**节选原文:**
#####

[发明专利]pUC19-TVG质粒的构建及使用方法

说明书

技术领域

本发明涉及生物工程技术领域，具体涉及一种能够有效解决基于酶切位点基因融合问题的新载体及其应用示范。

背景技术

pBR322质粒是目前在基因克隆中广泛使用的一种大肠杆菌质粒载体。符号质粒载体pBR322中的“p”代表质粒；“BR”代表两位研究者Bolivar和Rogigerus姓氏的字首；“322”是实验编号。pBR322是一个人工构建的重要质粒，有万能质粒之称。在pBR322质粒载体的构建过程中，一个重要目标是缩小基因组的体积，移去一些对基因克隆载体无关紧要的DNA片段，限制酶识别位点，同时还要设法使质粒同存在任何易位子统统失去功能。易位子的转移(即易位)有可能导致选择记号的丧失，甚至也有可能使克隆的DNA片段丧失或重排。pBR322质粒是由来源于pBR322质粒易位子Tn3的氨苄青霉素抗性基因(amp^r)，来源于pSC101质粒的四环素抗性基因(tet^r)和来源于ColE1的派生质粒Pmb1的DNA复制起点(ori)三部分组成。质粒载体pBR322的大小为4361bp，相对分子质量较小的是它第一个优点。优点之二是它带有一个复制起始位点，保证了该质粒只在大肠杆菌的细胞中行使复制的功能。具有两种抗生素抗性基因——氨苄青霉素抗性基因和四环素抗性基因，可供转化子的选择标记是它的第三个优点。质粒载体pBR322的第四个优点是具有较高的拷贝数，经过氯霉素扩增以后，每个细胞中可累积1000-3000份拷贝，该特性为重组体DNA的制备提供了极大的方便。

#####

**所给材料:**
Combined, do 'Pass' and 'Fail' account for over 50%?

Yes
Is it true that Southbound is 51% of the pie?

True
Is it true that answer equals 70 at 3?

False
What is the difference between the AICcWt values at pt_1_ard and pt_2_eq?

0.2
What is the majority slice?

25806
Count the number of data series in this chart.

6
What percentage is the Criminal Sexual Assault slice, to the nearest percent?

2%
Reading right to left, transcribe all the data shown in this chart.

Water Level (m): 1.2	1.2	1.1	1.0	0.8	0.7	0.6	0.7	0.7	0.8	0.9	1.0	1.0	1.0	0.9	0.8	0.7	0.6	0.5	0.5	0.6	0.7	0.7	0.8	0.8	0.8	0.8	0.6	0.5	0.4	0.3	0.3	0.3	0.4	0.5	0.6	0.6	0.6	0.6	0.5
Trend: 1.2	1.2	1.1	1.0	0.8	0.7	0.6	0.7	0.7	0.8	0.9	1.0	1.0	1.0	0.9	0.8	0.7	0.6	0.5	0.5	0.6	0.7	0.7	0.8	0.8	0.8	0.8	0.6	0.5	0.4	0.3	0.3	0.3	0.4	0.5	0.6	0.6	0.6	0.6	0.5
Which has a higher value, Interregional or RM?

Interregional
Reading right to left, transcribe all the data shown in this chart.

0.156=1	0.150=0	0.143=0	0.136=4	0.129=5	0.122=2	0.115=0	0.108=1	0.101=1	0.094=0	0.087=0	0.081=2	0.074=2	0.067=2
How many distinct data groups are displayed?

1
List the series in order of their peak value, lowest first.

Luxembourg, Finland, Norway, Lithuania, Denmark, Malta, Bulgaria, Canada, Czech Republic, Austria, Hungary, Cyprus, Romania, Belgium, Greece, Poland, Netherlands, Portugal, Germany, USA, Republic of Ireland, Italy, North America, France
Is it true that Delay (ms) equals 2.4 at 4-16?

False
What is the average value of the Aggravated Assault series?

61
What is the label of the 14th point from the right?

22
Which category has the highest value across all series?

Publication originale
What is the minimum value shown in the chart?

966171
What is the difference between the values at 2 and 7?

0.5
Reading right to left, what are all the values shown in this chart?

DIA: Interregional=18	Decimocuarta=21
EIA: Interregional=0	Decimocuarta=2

#####

**练习题目:**
1) 请用两句话概括上方的说明书节选。
2) 从说明书节选最后一句之后接着写下去。

**各题答案:**
1) 该说明书节选指出本发明属于生物工程技术领域，涉及一种能有效解决基于酶切位点基因融合问题的新载体及其应用，并在背景技术中介绍了基因克隆中广泛使用的大肠杆菌质粒载体pBR322，它由氨苄青霉素抗性基因、四环素抗性基因和DNA复制起点三部分组成。pBR322有四个优点：大小为4361bp、相对分子质量较小；复制起始位点保证其只在大肠杆菌细胞中复制；具有两种抗生素抗性基因，可作为转化子的选择标记；拷贝数较高，经氯霉素扩增后每个细胞可累积1000-3000份拷贝。

2)
pUC载体是在pBR322质粒载体的基础上，组入了一个在其5′-端带有一段多克隆位点的lacZ′基因，而发展成为具有双功能检测特性的新型质粒载体系列。一种典型的pUC系列的质粒载体，包括来自pBR322质粒的复制起点(ori)、氨苄青霉素抗性基因(amp^r)，但它的DNA核苷酸序列已经发生了变化，不再含有原来的核酸内切限制酶的单识别位点、大肠杆菌β-半乳糖酶基因(lacZ)的启动子及其编码α-肽链的DNA序列，此结构特称为lacZ′基因和位于lacZ′基因中的靠近5′-端的一段多克隆位点(MCS)区段，但它并不破坏该基因的功能。pUC质粒载体的优点是：(1)具有更小的分子量和更高的拷贝数，如pUC8为2750bP，pUC18为2686bP。(2)适用于组织化学方法检测重组体pUC8质粒结构中具有来自大肠杆菌lac操纵子的：lacZ′基因，所编码的α-肽链可参与α-互补作用。(3)具有多克隆位点MCS区段pUC8质粒载体具有与M13mp8噬菌体载体相同的多克隆位点MCS区段，它可以在这两类载体系列之间来回“穿梭”。pUC19载体是pUC载体系列中极具代表性一种质粒，适合于DNA片段的克隆、进行DNA测序、对外源基因进行表达等。虽然pUC19载体已被国内外研究工作者广泛使用，但鉴于其功能单一，目前已逐步被其他载体所取代。

发明内容

本发明的目的是提供一种能够有效解决基于酶切位点基因融合问题的方法，该方法基于一种新型的载体pUC19-TVG。同时该载体还能够解决长片段基因克隆过程中极易出现的错配问题。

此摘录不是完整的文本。